:: THE DATA ::

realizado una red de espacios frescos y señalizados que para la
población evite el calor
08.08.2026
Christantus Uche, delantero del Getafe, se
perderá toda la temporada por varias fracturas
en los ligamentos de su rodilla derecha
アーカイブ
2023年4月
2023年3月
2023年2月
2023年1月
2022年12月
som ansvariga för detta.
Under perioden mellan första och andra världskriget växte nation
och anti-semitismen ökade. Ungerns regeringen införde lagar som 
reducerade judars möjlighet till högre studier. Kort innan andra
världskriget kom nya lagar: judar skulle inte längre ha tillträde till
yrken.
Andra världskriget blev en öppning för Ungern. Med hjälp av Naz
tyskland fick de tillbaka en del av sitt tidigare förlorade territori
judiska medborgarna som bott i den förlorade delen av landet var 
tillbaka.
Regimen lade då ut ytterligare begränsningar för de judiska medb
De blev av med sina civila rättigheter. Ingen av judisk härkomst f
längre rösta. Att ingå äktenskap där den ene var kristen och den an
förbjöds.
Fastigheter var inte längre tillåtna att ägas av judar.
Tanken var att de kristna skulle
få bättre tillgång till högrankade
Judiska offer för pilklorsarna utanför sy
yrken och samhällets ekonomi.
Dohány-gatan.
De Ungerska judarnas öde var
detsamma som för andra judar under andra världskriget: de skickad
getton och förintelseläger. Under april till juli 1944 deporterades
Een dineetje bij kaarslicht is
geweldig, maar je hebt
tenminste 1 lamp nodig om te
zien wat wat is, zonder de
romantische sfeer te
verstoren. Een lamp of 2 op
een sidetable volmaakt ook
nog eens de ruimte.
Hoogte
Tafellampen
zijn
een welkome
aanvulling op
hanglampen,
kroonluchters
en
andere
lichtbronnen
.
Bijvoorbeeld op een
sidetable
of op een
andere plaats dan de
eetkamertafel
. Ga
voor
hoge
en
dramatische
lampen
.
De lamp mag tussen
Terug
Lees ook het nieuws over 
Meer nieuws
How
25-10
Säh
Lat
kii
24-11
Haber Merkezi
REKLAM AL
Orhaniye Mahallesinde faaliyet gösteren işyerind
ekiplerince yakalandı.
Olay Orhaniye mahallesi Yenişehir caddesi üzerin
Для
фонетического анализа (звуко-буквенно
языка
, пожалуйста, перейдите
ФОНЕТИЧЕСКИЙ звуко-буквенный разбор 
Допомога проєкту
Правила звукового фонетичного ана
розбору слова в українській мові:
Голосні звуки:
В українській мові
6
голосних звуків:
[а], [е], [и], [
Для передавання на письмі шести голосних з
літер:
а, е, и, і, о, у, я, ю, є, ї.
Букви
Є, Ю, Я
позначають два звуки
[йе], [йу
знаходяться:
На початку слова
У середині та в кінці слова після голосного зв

:::

#### TASK BRIEF
Which lines of the records contain the word "голосних"? Select each of them and copy it in full, treating uppercase and lowercase as different.

#### SOLUTION
голосних звуків:
Для передавання на письмі шести голосних з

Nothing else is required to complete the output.